Wikileaks – Demokratie im täglichen Gespräch

die Enthüllungen von Wikileaks schlagen hohe Wellen. Was soll und darf man tun? Wer steht hinter diesen Publikationen? Welche Absichten hegt Assange wirklich? Wie glaubwürdig ist die angebliche Vergewaltigung deretwegen er hinter Gitter soll?

Tagtäglich hört man viele Stimmen dazu. Menschen mit gesundem politischen Verständnis versuchen ein passendes Wertesystem zu finden, in das sich die „Freigabe“ von geheimen Informationen einreihen läßt. Das ist nicht leicht, bis schier unmöglich. Assange ist ein Mensch – wie wir alle – mit Sichtweisen und Einstellungen. Und ebendiese haben ihn dazu geführt eine solch radikale Plattform zu schaffen, wie Wikileaks. Und es ist, wie der Web-Theoretiker Geert Lovink sagt, eine „single person organization“, und daher direkt von den Ansichten und Haltungen des Gründers beeinflusst, der selbst nun wiederum danach trachtet, die Welt nachhaltig zu „verändern“. Allerdings bleibt die Frage: In welche Richtung? Mit welcher Absicht?

Assanges´Veröffentlichungen werfen Fragen auf…

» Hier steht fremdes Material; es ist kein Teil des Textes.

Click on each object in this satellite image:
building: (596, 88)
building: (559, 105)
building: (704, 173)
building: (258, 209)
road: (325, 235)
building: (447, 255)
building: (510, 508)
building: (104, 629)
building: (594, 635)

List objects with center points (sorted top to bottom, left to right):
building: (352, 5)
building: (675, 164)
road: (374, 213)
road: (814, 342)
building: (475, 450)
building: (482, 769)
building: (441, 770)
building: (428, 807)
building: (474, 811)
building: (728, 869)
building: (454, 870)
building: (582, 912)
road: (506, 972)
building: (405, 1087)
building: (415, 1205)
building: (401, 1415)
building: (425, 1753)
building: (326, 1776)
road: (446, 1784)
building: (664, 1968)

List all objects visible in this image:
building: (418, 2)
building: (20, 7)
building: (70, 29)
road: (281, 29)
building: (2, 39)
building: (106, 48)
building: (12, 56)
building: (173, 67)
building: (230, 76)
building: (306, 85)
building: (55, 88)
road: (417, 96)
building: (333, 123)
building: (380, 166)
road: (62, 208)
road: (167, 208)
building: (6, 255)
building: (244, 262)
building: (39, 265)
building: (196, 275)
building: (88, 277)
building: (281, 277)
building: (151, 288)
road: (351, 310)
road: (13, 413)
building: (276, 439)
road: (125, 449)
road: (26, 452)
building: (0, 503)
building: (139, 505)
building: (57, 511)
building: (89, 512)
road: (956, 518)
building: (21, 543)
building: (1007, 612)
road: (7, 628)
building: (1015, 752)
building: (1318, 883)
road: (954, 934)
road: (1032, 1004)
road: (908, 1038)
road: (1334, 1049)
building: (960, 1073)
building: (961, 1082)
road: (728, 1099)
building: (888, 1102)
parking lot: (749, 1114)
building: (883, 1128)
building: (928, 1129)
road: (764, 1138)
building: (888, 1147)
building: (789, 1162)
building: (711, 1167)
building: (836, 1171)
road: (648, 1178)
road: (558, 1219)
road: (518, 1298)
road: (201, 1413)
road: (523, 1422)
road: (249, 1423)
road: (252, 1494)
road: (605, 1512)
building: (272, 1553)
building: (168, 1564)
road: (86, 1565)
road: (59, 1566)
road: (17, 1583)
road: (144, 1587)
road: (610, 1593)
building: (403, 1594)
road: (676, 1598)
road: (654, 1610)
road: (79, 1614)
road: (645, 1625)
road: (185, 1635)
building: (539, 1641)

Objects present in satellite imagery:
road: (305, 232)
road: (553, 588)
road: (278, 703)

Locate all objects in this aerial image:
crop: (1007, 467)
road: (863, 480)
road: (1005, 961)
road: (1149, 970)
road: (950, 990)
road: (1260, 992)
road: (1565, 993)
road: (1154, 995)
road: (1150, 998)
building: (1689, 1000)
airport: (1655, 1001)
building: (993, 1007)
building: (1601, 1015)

  • soll man geheime Dokumente tatsächlich publizieren? 
    Ja, sicherlich gefährden sensible Informationen in den falschen Händen möglicherweise sogar Menschenleben, aber Fakt ist, diese Informationen kursieren und sie belegen, dass Freunde keine Freunde sind und die Außendarstellung vieler Staaten nicht einmal so ausgefeilt ist, wie ein potemkinsches Dorf
  • soll eine Person die geheime Daten an die Öffentlichkeit bringt, dafür bestraft werden?
    Es ist ja nicht so, als würden diese Informationen nicht bestehen, nur weil man Assange einsperrt oder er sie nicht veröffentlicht… Es ist aber tatsächlich eine nicht alltägliche und gnadenlos demokratieverliebte Haltung die Assange an den Tag legt. Sie bringt scheinbar „politisches Chaos“ schafft aber keine Lösungen …

„Hier ist nun die Wahrheit, die Sie frei machen wird. (…) Und angesichts dieses Gefühls Segensworte zu sprechen für die Profite und Propheten der Wahrheit, für die Befreier und Märtyrer der Wahrheit, für die Voltaires, Galileos und Principias der Wahrheit, für die Gutenbergs, Marconis und Internets der Wahrheit, für die Serienmörder der Täuschung, jene brutalen, getriebenen und besessenen Bergleute der Wirklichkeit, die jedes vermoderte Gebäude zerschmettern, zerschmettern, zerschmettern, bis alles in Ruinen liegt, für die Saat des Neuen.“ Julian Assange, letzter Eintrag in seinem Blog iq.org, 29. August 2007

  • Welche Möglichkeiten hat der einzelne Bürger nun anhand dieser Informationen?
    Eigentlich traurigerweise keine. Gewählte Volksvertreter schaffen „für uns“ das nötige sichere Umfeld, in dem wir mehr oder weniger wohl leben können. Vielen gefällt nicht, dass Julian Assange nun wegen Vergewaltigung gesucht wird, da sie dies für eine „Finte“ halten, die einfach einen unangenehmen Unruhestifter von der Bühne holen soll. Oder wird man ihn los, wenn man seine Server stilllegt und kann man all das mit einer Facebook Fanpage verändern? http://www.facebook.com/?ref=logo#!/pages/Boycott-Amazon-for-Dumping-Wikileaks/174975139187861 
    Die Antwort ist „nein“. Und was uns an diesem Punkt der Diskussion unendlich traurig macht, ist die Tatsache, dass wir schier gar nichts tun können! Wir sind gezwungen zu zusehen, wie MAN für uns Bürger das „Problem Wikileaks“ unter dem Siegel der „allgemeinen Sicherheit“ löst.

Mehr dazu in einer Art Manifest des New Yorker zur Person Julian Assange… http://www.newyorker.com/reporting/2010/06/07/100607fa_fact_khatchadourian

Irgendwie häufen sich die Beseitigungen von Unruhestiftern in der letzten Zeit bedenklich. Ich erinnere z.B. an Anna Politkowskaja.